Choosing Leon Panetta as the new Director of the CIA is foolish and dangerous.
Thanks to 8 years of the Bush administration's squandering resources abroad in Iraq, our homeland security remains woefully inadequate and stunningly vulnerable. Ports of entry, airline security, airport security, chemical and nuclear plants, mass transportation, biological facilities, water and food sources and even our banking systems all remain soft targets. Additionally, if historical indicators and patterns hold up, the timing may be ripe for another domestic terrorist attack.
In short, Americans can ill-afford an inexperienced Director of the CIA, who either doesn't appreciate our current terrorist threat or under-estimates it. This is no time for a learning curve or on the job training. Placing a person like Leon Panetta at CIA for his clean hands and "managerial expertise" will cost lives on the day of the next domestic terrorist attack.
Likewise, the choice of Panetta places immediate risks on our covert operatives who currently rely upon sound, skilled leadership in directing their activities. "Management" is not going to capture UBL. Nor is "good management" going to reign in rogue groups holing up in the hills of Afghanistan on the periphery of the Pakistani border. That's going to take institutional memory, understanding, and a long-term strategy. I don't think Panetta offers these.
As the argument goes: all the "really good, qualified people" were tainted by the torture scandal of the Bush years so they can't be picked to run CIA... Panetta was all we had left.
Give me a break.
Haven't the ripple effects of Bush's torture policies gone on long enough? Do we really need to settle for a substandard CIA Director because Bush dead-ended all other prospects?
Because, that's not "sending an unequivocal message that controversial administration policies approving harsh interrogations, waterboarding and extraordinary renditions and warrantless wiretapping are over," it's actually just being stupid, short-sighted, and leaving us in more danger.
Surely not every qualified person has been tainted by illegal torture policies. True, identifying, researching, and vetting such individuals might take a bit of work, but isn't our safety worth it?
It's also fairly important to consider the priorities being set by picking someone like Leon Panetta. What does such a bad pick say about the way the incoming administration values the role of Intelligence? With the bombings in Mumbai, the "unrest" in Gaza, the continued threat of Iran, the downward spiral of Afghanistan, and the ongoing debacle in Iraq, is it smart to have a clueless CIA Director?
Historically, a constant turf war has existed between the Department of Defense and CIA. These turf wars are often not rightly about who could better protect the American public and the world at large, but more wrongly about power and money.

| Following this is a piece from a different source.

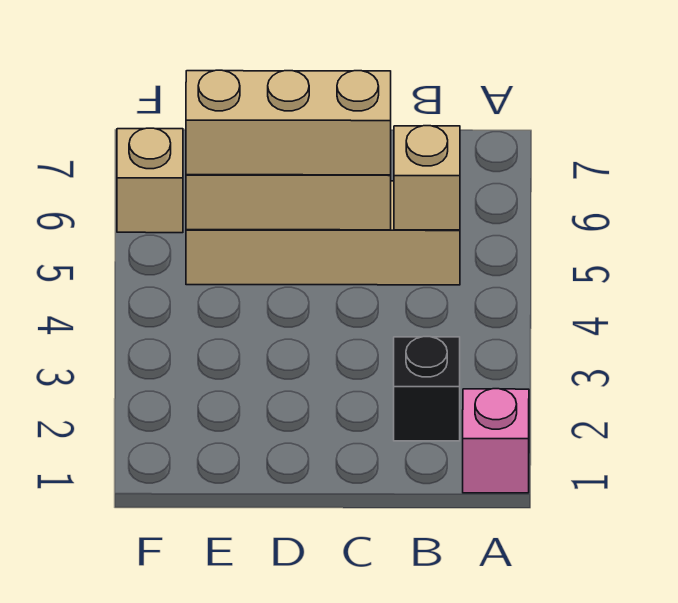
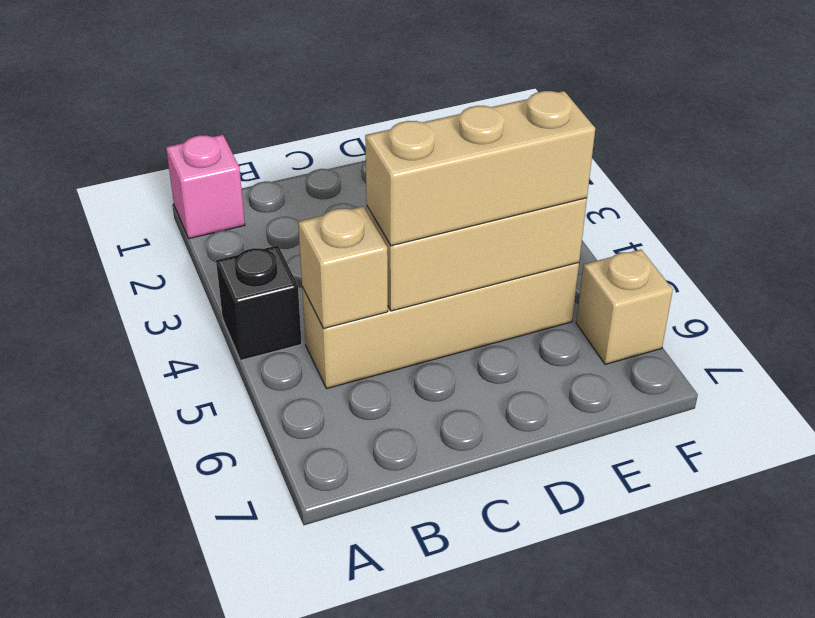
black brick B2 level 1 -> black brick A4 level 1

Inevitably, such "turf wars" also trickle down to the almighty Congressional Committees like the House and Senate Armed Services and Select Intelligence Committees, just to name a few. Here once again battles break out over money and power. Remember that lucrative defense contracts translate into beaucoup campaign dollars. It's a "you scratch my back while I scratch yours" kind of game.
So while listening to the choir sing about the pros and cons of Leon Panetta, remember that almost everybody who's got an opinion, has also got skin in the game. And some of them might even prefer to have an inexperienced Director of the CIA.
One good question might be what the Panetta selection means for Admiral Dennis Blair who was selected as the new DNI. All the swirling talk about Panetta has seemed to eclipse any interest about Admiral Blair. He, too, deserves scrutiny.
But perhaps, most pointedly, what does the Panetta pick mean for Secretary of Defense Robert Gates?
Gates is certainly no novice. He knows what he is doing; he knows the players; and most importantly, he knows how to play the game. All of this means that Gates will likely walk -- if not trounce -- all over Leon Panetta and the CIA.
Do we really need so much power placed in the hands of our Secretary of Defense, again?
Haven't we already learned that lesson?